The Long Goodbye (1973) - July 3

Philip Marlowe is one of those fictional characters whose place in the pop culture lexicon seems fixed: he's shorthand for the prototypical film noir hero--tough but likeable, smarter than the bad guys, always in control and armed with a witty wisecrack or comeback on the tip of his tongue. In fact, you're probably picturing him in your head as you read this. And I'll venture a guess that he doesn't look like Elliott Gould.

Raymond Chandler sat down to say goodbye to Marlowe with the aptly titled novel The Long Goodbye in 1953, but as Robert Altman remarked when he started filming, his adaptation would "put Marlowe to rest for good." And if you've read the novel or seen some of the 1940s adaptations of Chandler's work, Altman's 1973 film will likely shock you. Because it's not Raymond Chandler. It's not even a typical noir. And that's what makes it such a compelling movie.

The plot revolves around Marlowe investigating the accusation that his friend, Terry Lennox (played by Ball Four writer Jim Bouton), murdered his wife. Marlowe eventually finds himself in the company of the film's femme fatale (Eileen Wade, played by Nina van Pallandt) and her hard-drinking husband, played by an actor who actually belongs in a noir, Sterling Hayden. As Marlowe tries to unravel the mystery, he begins to question whether or not he can truly trust anyone. And in the end--and I won't spoil the film's controversial final moments--he's right. The film may not be authentically Chandler, but it is a genuine Altman film--all the hallmarks are there, including the overlapping dialogue and a steady blend of comedy and darkness. The result is that the characters go through the film with some degree of aloofness and uncertainty. They are genre characters living in a genre-less world.

Humphrey Bogart is cinema's best-known Marlowe. And Elliott Gould is no Bogart-- but he doesn't try to be. His Marlowe is not the hardboiled detective of the 1940s but a bumbling, wisecracking version of Gould's characters in other Altman films. This Marlowe is the exceptionally rare protagonist who behaves as if he's uncertain if he's really supposed to be the hero of the story.

Like Chandler's novel, the film is set in Los Angeles, but it's now the Hollywood of the 1970s, complete with swanky detox centers, neon lights and sex shops right on the boulevard. Altman is not so much adapting Chandler's work as he is adopting it, putting it through the prism of the 1970s and finding that the Marlowe of the 1940s simply has no place in this contemporary world.

And I suspect that's how many Americans of Chandler's generation felt during the 1970s-- out of place and vaguely lost in a rapidly changing modern world. In The Long Goodbye, Elliott Gould is there to remind them that even in this strange new world, the morality of old isn't entirely gone. Perhaps it doesn't quite belong but it's certainly not forgotten.

Source texts of formatted documents:

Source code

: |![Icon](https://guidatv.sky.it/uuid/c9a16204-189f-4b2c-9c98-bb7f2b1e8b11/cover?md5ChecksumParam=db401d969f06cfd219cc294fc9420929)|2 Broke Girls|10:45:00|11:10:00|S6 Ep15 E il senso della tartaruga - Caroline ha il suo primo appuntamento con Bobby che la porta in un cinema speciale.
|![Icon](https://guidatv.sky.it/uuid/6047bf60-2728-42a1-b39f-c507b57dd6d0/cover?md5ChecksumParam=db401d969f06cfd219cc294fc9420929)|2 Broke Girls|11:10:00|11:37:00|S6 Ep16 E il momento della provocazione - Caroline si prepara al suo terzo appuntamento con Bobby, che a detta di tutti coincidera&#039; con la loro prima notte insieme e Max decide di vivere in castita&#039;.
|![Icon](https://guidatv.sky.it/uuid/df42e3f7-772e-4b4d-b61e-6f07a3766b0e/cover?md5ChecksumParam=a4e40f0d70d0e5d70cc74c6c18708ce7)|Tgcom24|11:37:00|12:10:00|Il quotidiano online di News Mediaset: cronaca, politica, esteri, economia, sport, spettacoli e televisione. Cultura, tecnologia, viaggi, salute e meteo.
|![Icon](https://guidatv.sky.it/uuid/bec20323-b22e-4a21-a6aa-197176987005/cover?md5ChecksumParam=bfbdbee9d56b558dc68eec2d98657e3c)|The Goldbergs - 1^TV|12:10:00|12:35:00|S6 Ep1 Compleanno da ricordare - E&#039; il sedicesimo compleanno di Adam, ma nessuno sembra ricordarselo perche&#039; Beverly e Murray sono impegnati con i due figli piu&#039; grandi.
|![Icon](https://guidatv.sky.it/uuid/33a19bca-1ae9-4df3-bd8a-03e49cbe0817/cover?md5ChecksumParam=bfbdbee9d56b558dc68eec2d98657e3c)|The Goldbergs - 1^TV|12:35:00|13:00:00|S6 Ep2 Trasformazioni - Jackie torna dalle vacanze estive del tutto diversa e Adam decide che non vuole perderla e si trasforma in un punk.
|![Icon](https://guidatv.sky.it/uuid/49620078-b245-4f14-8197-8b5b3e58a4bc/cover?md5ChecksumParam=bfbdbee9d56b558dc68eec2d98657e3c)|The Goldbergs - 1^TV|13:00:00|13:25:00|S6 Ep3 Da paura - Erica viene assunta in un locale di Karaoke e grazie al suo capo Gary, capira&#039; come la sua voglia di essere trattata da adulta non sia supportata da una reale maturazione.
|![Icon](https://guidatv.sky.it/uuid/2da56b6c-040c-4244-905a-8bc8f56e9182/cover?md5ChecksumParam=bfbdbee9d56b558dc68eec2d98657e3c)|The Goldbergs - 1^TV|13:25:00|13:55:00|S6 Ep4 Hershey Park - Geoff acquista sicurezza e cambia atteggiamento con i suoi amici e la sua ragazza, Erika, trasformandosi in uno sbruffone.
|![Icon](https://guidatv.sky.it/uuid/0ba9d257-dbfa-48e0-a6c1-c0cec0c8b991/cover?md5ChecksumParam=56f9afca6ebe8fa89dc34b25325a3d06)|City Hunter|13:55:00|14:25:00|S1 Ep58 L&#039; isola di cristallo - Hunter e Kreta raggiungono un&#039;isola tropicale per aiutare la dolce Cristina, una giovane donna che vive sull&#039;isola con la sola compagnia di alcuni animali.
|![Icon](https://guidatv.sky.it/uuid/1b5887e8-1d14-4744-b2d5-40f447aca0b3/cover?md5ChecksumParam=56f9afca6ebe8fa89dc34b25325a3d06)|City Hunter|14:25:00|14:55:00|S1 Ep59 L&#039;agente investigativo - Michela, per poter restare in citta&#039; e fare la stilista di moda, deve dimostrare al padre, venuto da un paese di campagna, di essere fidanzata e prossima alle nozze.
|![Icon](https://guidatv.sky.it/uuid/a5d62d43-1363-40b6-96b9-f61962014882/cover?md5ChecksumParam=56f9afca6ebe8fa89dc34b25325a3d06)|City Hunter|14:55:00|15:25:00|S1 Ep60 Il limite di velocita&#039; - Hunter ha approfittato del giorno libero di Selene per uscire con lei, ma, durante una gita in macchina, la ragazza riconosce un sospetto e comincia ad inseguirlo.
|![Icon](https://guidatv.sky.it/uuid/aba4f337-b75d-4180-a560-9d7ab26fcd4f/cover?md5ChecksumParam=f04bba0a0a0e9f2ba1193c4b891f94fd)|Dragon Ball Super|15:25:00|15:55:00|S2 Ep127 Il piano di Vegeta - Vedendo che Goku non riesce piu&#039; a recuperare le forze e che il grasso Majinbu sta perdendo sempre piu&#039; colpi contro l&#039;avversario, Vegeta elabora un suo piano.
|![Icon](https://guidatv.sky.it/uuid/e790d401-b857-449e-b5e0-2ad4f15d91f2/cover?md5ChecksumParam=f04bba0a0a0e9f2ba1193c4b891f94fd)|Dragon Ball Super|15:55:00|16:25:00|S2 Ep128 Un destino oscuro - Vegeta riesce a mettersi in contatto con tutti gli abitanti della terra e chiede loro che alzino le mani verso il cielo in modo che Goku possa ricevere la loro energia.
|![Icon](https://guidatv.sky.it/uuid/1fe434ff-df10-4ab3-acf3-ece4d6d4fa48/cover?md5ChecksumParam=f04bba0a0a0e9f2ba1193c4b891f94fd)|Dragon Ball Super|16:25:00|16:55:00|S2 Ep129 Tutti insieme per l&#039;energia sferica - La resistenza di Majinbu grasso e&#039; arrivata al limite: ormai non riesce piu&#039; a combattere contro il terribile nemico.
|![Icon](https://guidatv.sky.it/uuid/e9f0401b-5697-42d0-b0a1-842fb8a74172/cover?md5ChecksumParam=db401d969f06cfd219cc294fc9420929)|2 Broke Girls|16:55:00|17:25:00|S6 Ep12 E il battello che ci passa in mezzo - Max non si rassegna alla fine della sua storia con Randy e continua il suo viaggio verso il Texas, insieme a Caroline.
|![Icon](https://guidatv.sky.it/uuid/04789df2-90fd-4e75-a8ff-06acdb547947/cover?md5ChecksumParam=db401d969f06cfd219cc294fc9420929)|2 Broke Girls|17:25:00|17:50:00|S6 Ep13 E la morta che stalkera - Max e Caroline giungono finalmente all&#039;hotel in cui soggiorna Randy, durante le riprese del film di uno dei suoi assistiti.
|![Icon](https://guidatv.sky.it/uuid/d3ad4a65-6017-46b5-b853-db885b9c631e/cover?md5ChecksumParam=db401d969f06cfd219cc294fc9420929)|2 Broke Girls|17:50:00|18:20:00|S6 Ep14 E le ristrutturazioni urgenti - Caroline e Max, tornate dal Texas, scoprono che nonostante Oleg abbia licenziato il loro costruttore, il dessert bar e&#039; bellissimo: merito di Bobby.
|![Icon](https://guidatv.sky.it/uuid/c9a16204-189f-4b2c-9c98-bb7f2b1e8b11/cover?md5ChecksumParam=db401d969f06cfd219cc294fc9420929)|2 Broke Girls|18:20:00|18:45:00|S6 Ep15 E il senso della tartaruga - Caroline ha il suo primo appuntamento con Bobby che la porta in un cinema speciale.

Exercise set:
(A) Rewrite the part of the film review starting with "Like Chandler's novel, the" and going on through "certainly not forgotten.", putting "San Francisco" in place of "Los Angeles".
(B) Please copy the rows above unchanged, starting with the line with "Broke Girls|10:45:00|11:10:00|S6 Ep15" and going on through the line with "vivere in castita&#039;.".

Responses:
(A)
Like Chandler's novel, the film is set in San Francisco, but it's now the Hollywood of the 1970s, complete with swanky detox centers, neon lights and sex shops right on the boulevard. Altman is not so much adapting Chandler's work as he is adopting it, putting it through the prism of the 1970s and finding that the Marlowe of the 1940s simply has no place in this contemporary world.

And I suspect that's how many Americans of Chandler's generation felt during the 1970s-- out of place and vaguely lost in a rapidly changing modern world. In The Long Goodbye, Elliott Gould is there to remind them that even in this strange new world, the morality of old isn't entirely gone. Perhaps it doesn't quite belong but it's certainly not forgotten.

(B)
: |![Icon](https://guidatv.sky.it/uuid/c9a16204-189f-4b2c-9c98-bb7f2b1e8b11/cover?md5ChecksumParam=db401d969f06cfd219cc294fc9420929)|2 Broke Girls|10:45:00|11:10:00|S6 Ep15 E il senso della tartaruga - Caroline ha il suo primo appuntamento con Bobby che la porta in un cinema speciale.
|![Icon](https://guidatv.sky.it/uuid/6047bf60-2728-42a1-b39f-c507b57dd6d0/cover?md5ChecksumParam=db401d969f06cfd219cc294fc9420929)|2 Broke Girls|11:10:00|11:37:00|S6 Ep16 E il momento della provocazione - Caroline si prepara al suo terzo appuntamento con Bobby, che a detta di tutti coincidera&#039; con la loro prima notte insieme e Max decide di vivere in castita&#039;.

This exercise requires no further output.